I agree these probably deserve a home in CCO-mid. Although I can see case for scoping a domain ontology for information processing. But until then, let's keep them here.
The definition for ActOfDataTransformation is circular. What it means to transform something needs to articulated. Presumably 'manipulated' in the parent class includes transformation.
Fist hit on google: "Data transformation is the process of converting, cleansing, and structuring data into a usable format ...". It goes on to suggest four types:
- Constructive, where data is added, copied or replicated
- Destructive, where records and fields are deleted
- Aesthetic, where certain values are standardized, or
- Structural, which includes columns being renamed, moved, and combined
Wikipedia says "In computing, data transformation is the process of converting data from one format or structure into another format or structure."
Question is: do we cast a wide net and allow transformation to include generating new content, eg- when a table is "transformed" into a graph with added content provided by the semantic model is added, or, limit it to formatting and structural changes? If the former, then how do we reconcile transformation with statistical and ML processes?
Act of Data Transformation = An Act of Information Processing in which an algorithm is executed to act upon one or more input Information Content Entities into one or more output Information Content Entities.
Saying 'act upon' avoids the problem of enumerating the possibilities of transformation (conversion, restructuring, etc), and also (per the elucidation) allows for the possibility that the data is not changed, just acted upon. I may have a function that removes references to a certain word in a body of text, but if the text never contained that word, then the text data that was transformed never actually changed.
Answering the comment on #133, yes, this is the sort of thing I'm looking for. However, it's not a data transformation if there's no change, so I don't buy the rationale for "act on". That might be appropriate for a more neutral superclass act of information processing. However, a problem with its current definition is that merely receiving doesn't seem to be a "processing", in the normal sense. If something is received and acted on, that's a processing.

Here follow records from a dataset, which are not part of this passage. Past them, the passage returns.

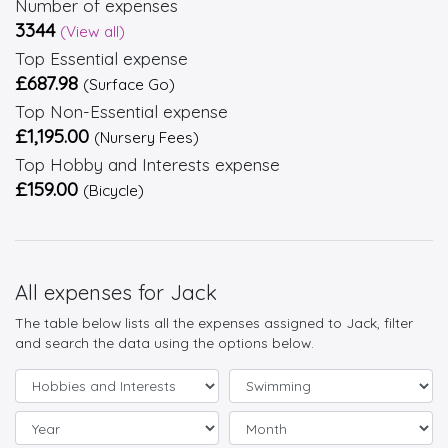
Number of expenses
3344
(View all)
Top Essential expense
£687.98
(Surface Go)
Top Non-Essential expense
£1,195.00
(Nursery Fees)
Top Hobby and Interests expense
£159.00
(Bicycle)
All expenses for Jack
The table below lists all the expenses assigned to Jack, filter
and search the data using the options below.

Also, there's something wrong with the grammar: "act on ... into". Note the OBI definition "A planned process that produces output data from input data.". Perhaps: a process which takes as input an information content entity and has output a changed input or new output information content entity. As an aside I dislike the automatic prefix "Act of". It's hard to misinterpret the simpler "data transformation".
There's a bit of an issue with intentional processes in general, in that it isn't clear what the scope of intention is. Suppose I run a command line with an input being not the file I intended, perhaps because autocomplete completed the wrong thing. That doesn't seem to satisfy the definition of "Planned Act": "An Act in which at least one Agent plays a causative role and which is prescribed by some Directive Information Content Entity held by at least one of the Agents.". The first part holds (assuming general problems with definitions which depend on cause are resolved), but the second clause would seem to not be.
@cameronmore Please move out on executing the revision you've articulated based on @mark-jensen 's request.
For @alanruttenberg's comments regarding treating these as 'acts', this is a matter that warrants a larger discussion. Hence I'll start a thread on the discussion board and cite both this ticket and 133 for context. Thanks!